• _Records supplied_
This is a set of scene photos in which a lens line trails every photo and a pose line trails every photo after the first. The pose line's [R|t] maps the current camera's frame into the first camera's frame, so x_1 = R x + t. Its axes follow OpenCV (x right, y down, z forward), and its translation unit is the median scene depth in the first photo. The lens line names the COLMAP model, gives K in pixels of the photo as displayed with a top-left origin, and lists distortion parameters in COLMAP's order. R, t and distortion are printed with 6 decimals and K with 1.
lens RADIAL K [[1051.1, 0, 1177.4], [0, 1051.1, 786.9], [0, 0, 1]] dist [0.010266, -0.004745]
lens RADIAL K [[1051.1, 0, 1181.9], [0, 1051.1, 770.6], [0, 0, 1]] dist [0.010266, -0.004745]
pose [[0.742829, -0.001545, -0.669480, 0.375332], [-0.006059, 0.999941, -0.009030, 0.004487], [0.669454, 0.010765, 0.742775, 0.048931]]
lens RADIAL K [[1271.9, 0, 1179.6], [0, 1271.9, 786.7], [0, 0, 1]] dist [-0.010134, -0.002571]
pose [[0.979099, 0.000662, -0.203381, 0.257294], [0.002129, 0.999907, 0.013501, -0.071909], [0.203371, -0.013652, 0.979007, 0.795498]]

• _Problem_
Reproduce each row above verbatim, in the same order and with every number unchanged.

• _Exercise result_
This is a set of scene photos in which a lens line trails every photo and a pose line trails every photo after the first. The pose line's [R|t] maps the current camera's frame into the first camera's frame, so x_1 = R x + t. Its axes follow OpenCV (x right, y down, z forward), and its translation unit is the median scene depth in the first photo. The lens line names the COLMAP model, gives K in pixels of the photo as displayed with a top-left origin, and lists distortion parameters in COLMAP's order. R, t and distortion are printed with 6 decimals and K with 1.
lens RADIAL K [[1051.1, 0, 1177.4], [0, 1051.1, 786.9], [0, 0, 1]] dist [0.010266, -0.004745]
lens RADIAL K [[1051.1, 0, 1181.9], [0, 1051.1, 770.6], [0, 0, 1]] dist [0.010266, -0.004745]
pose [[0.742829, -0.001545, -0.669480, 0.375332], [-0.006059, 0.999941, -0.009030, 0.004487], [0.669454, 0.010765, 0.742775, 0.048931]]
lens RADIAL K [[1271.9, 0, 1179.6], [0, 1271.9, 786.7], [0, 0, 1]] dist [-0.010134, -0.002571]
pose [[0.979099, 0.000662, -0.203381, 0.257294], [0.002129, 0.999907, 0.013501, -0.071909], [0.203371, -0.013652, 0.979007, 0.795498]]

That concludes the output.